I’m not sure it’s a “men only” thing, or a “mostly male” thing. While still bachelor I often wondered if ever I’d meet a woman who was willing to do “the work”. To really go inside and search for those demons that wreak havoc. I’m not talking about pop psychology, or “girlfriend chatter”. No, really serious work. Get fucked scared, get hopelessly hopeless. To seek the darkness and find what on earth the wisdom is that lays contained there.
For me, there was imply no alternative. My “story” just wasn’t working, and I realised so quite early on. Yet, I stuck to the story of who I was, and why stuff did or didn’t work. I weaved that story, and slowly got completely entangled in it. Up to a point where it nearly killed me.
I call that zone the “comfort zone of discomfort”. It is great to be a “victim”, being one means I’m not to blame, and wicked forces out there did all of that to me. So, if I could only convince the world to treat me differently, all would be well. It is a story that is greatly comforting, because it allowed me to NOT do the work, to wallow in my own pittyness, and point fingers outward.
It is a space many (male or female) occupy.
Until the walls start crumbing down.
I have met many, many men all over Africa, in South Africa and in the US who are not afraid of walking towards the flames and dance.
And I have met many women who go into some sort of stupor when you only suggest them making an outing where they don’t dare go.
However, for men of our age, in our culture, it simply isn’t engrained in them. It sounds outdated, but our generation wasn’t yet taught to deal constructively with emotions – be they anger or sadness, lust or love. It is like trying to tell an untrained person to go run a marathon. There’s no muscle anywhere to start the exercise.
Courage as we know it, is defined in narrow ways: the purely physical, the real-life death. We aren’t used or trained or introduced to the other Hero’s Journey; the one of myths, daimons, demons and gods. Of dying to oneself before one dies.
Those concepts – when and if used – are taken literally. There’s hardly enough imagination around to dream walk, to access other realities, to close one’s eyes and feel one’s own demise.
In a world of hardcore capitalism, where one is what one owns, or where one is what one does for a living; a world of materialism not of the kind of iPhones and Mercs but of the “rationally visible as the only truth”; a world of short-term attention – in such a world, closing one’s eyes and travelling inside to meet the ghosts of one’s own unknown and the content of the shadows that lurk in those nooks and crannies, such a journey is simply “not done”.
It demands a kind of courage that no one gets trained in. Not in our day and age, and our culture. If life happens to throw enough bones to keep one content, why on earth would one dive into the underworld? What possible benefit could come out of an expedition into a land where no “natural resources” exist, that is: known beforehand to exist?
I guess it is quite humane to not question life, for as long as life doesn’t question you. It remains an untrained muscle. Where I guess men differ from women, is that women – through their biology, their monthly periods, their ability to give life, their nurturing breasts – are much more than men confronted with life questioning them.
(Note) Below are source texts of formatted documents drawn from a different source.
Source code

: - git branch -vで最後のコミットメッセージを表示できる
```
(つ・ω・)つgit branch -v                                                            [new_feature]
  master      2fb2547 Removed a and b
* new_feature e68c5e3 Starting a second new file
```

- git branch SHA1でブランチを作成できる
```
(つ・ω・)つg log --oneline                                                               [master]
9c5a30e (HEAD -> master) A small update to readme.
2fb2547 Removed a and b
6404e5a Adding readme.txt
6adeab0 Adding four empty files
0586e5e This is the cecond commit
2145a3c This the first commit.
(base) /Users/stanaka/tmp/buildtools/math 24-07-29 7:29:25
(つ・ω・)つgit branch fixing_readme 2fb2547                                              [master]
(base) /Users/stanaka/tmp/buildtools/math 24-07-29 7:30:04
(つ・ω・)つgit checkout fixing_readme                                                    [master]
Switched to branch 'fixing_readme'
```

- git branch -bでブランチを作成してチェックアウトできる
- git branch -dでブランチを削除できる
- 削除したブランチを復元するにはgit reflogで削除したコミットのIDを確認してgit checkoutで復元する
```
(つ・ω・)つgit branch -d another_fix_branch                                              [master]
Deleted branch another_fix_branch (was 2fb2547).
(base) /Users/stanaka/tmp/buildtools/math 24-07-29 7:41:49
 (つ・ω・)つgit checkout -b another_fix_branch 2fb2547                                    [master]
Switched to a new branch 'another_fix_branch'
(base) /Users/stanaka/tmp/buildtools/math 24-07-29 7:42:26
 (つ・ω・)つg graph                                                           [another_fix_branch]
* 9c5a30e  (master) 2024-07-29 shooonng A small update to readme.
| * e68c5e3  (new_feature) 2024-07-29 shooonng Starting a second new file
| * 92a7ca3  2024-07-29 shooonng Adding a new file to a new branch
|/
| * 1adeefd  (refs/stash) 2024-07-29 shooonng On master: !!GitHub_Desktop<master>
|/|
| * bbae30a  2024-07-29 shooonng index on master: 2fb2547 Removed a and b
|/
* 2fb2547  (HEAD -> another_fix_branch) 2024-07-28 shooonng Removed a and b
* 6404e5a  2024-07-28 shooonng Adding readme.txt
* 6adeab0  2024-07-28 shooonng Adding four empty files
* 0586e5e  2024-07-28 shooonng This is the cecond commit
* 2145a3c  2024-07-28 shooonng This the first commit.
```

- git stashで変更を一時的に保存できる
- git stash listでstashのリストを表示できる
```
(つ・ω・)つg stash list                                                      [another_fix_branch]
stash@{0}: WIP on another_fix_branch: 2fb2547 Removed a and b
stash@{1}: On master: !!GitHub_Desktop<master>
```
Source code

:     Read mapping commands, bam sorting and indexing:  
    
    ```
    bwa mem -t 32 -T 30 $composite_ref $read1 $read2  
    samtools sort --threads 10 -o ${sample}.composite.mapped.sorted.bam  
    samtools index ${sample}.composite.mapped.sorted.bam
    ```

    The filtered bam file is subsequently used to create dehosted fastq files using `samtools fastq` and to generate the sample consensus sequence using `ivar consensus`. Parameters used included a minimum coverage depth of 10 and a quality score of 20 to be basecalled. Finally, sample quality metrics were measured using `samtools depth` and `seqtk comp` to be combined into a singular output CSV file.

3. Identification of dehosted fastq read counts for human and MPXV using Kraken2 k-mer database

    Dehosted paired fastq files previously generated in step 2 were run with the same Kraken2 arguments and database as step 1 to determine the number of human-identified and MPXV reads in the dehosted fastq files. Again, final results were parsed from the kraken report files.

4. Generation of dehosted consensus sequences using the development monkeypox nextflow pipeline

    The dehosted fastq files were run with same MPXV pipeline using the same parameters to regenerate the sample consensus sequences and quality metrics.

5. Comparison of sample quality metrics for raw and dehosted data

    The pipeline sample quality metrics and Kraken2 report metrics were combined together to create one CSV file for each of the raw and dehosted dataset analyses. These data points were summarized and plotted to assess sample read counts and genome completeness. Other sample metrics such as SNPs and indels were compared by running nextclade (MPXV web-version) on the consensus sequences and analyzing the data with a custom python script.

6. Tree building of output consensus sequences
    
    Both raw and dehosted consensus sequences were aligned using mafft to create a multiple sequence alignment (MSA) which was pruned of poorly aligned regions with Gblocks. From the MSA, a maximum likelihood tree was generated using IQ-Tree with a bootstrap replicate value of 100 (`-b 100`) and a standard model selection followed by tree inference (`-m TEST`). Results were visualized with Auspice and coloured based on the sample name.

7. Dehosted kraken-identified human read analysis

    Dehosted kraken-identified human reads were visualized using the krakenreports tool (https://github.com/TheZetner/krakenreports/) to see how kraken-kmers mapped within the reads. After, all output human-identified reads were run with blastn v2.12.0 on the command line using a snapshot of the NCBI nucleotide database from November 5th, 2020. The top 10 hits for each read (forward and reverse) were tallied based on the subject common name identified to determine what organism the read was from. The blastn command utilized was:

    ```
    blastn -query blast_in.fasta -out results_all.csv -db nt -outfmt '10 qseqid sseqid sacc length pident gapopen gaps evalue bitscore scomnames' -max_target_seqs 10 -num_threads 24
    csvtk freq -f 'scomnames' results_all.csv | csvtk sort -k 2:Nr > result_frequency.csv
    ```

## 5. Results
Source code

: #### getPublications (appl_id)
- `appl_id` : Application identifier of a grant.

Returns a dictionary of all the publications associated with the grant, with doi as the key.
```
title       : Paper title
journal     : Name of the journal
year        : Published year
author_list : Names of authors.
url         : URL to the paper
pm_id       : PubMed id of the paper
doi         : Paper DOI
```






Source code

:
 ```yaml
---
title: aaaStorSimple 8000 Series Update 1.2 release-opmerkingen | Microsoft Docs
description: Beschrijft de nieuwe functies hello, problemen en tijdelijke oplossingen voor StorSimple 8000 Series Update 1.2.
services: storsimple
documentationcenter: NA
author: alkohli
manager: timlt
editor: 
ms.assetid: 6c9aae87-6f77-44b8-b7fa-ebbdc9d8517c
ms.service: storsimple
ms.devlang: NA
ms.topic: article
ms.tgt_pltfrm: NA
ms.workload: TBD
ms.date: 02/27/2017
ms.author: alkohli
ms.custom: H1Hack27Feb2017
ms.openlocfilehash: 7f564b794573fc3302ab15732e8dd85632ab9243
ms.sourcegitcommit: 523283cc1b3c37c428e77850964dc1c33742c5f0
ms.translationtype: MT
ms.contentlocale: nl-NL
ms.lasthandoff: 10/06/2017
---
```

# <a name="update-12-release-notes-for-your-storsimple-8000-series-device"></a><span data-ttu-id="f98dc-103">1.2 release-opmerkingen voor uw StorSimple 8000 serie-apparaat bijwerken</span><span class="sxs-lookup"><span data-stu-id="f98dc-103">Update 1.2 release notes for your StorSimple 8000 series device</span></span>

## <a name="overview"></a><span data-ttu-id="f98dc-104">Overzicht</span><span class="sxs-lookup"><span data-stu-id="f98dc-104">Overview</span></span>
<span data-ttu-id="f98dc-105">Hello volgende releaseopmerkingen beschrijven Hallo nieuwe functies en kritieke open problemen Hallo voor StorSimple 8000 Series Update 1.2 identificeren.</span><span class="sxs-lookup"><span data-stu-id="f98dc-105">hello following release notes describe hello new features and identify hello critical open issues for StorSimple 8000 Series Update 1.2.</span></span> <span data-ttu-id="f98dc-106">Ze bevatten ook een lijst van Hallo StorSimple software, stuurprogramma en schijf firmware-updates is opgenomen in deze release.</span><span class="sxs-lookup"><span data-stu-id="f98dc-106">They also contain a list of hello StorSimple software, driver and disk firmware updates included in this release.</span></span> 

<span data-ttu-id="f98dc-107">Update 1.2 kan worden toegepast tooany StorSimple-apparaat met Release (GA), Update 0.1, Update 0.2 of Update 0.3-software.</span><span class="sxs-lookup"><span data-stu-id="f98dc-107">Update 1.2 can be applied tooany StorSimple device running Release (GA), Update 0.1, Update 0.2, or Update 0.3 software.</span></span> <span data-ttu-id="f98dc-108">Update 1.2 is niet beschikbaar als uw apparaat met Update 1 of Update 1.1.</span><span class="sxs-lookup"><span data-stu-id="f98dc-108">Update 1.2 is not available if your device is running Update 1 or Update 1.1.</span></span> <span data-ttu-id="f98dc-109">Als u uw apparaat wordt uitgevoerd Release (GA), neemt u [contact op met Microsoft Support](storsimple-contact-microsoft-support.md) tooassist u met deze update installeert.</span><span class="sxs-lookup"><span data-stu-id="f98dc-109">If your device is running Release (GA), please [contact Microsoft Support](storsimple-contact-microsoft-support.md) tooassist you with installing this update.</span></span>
Although, I am aware, this sounds quite cliche…
Another possibility is – apart from nurture as described above at length – that the courage men display while alive seems aimed at very much external goals: career, earn, material things. Their struggles lay “out there”.
That, in itself, becomes the most fantastic excuse then to never having to go inside. Because the battle lies with (perceived) real life people, real life situations why battle it out with the demons and daimons inside, who can easily be dismissed as the products of one’s own mind, and therefore need only to be controlled, silenced and dominated? Just as they dominate, control and silence the outside world, to the most of their ability…
Above all, I have seen fear in the eyes of men, when asked about the stuff that was NOT working in their lives. It was as if I asked them to undress and take a bath in an ice cold river. Nothing to protect them from the elements, and God knows what’d happen if the current were to wipe them away…
Unfortunately, there’s only so much one can do to invite another into their nooks and crannies, their shadows, their Hero’s Journey. Actually, there’s only one thing I have seen as effective. To simply listen, and acknowledge. To invite and let go.
Until the day comes at which a person says, “My life ain’t working anymore – all my tricks have stopped having an effect, my stories have run dry”, until that day there’s not a lot but staying true to one’s own journey. And to try and see the other as undiluted by one’s own ideas as possible.